** EXERCISE GOAL **
Which lines below fall between the one containing "La monarca neerlandesa" and the one containing "puisque c’est Microsoft qui sera le principal"? Repeat them exactly, counting both of those lines, and add nothing else.

Saved data entries:
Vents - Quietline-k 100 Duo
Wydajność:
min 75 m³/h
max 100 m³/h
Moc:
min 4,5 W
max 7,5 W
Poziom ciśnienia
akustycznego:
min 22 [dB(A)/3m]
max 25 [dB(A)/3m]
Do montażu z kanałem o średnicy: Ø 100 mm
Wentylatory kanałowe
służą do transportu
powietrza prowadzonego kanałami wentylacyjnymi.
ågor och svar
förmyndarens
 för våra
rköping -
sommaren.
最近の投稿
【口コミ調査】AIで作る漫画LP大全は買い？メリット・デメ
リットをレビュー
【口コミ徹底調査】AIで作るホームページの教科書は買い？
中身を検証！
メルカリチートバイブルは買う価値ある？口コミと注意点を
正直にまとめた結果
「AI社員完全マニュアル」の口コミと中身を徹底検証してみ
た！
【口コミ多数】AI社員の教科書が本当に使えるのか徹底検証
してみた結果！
* * *
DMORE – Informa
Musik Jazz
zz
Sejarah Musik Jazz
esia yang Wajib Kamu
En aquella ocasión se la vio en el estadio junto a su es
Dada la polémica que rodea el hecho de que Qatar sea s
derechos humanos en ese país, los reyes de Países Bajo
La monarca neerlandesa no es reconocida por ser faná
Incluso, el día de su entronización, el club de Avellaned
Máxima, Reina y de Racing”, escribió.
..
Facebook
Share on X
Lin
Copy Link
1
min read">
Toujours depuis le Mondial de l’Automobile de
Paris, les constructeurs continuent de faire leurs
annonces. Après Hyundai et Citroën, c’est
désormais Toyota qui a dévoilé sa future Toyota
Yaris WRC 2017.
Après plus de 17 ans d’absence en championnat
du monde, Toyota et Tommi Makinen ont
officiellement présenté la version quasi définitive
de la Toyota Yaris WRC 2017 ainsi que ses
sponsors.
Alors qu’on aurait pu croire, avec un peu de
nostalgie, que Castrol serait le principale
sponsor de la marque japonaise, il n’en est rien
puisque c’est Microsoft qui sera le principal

** OUTPUT BELOW **
La monarca neerlandesa no es reconocida por ser faná
Incluso, el día de su entronización, el club de Avellaned
Máxima, Reina y de Racing”, escribió.
..
Facebook
Share on X
Lin
Copy Link
1
min read">
Toujours depuis le Mondial de l’Automobile de
Paris, les constructeurs continuent de faire leurs
annonces. Après Hyundai et Citroën, c’est
désormais Toyota qui a dévoilé sa future Toyota
Yaris WRC 2017.
Après plus de 17 ans d’absence en championnat
du monde, Toyota et Tommi Makinen ont
officiellement présenté la version quasi définitive
de la Toyota Yaris WRC 2017 ainsi que ses
sponsors.
Alors qu’on aurait pu croire, avec un peu de
nostalgie, que Castrol serait le principale
sponsor de la marque japonaise, il n’en est rien
puisque c’est Microsoft qui sera le principal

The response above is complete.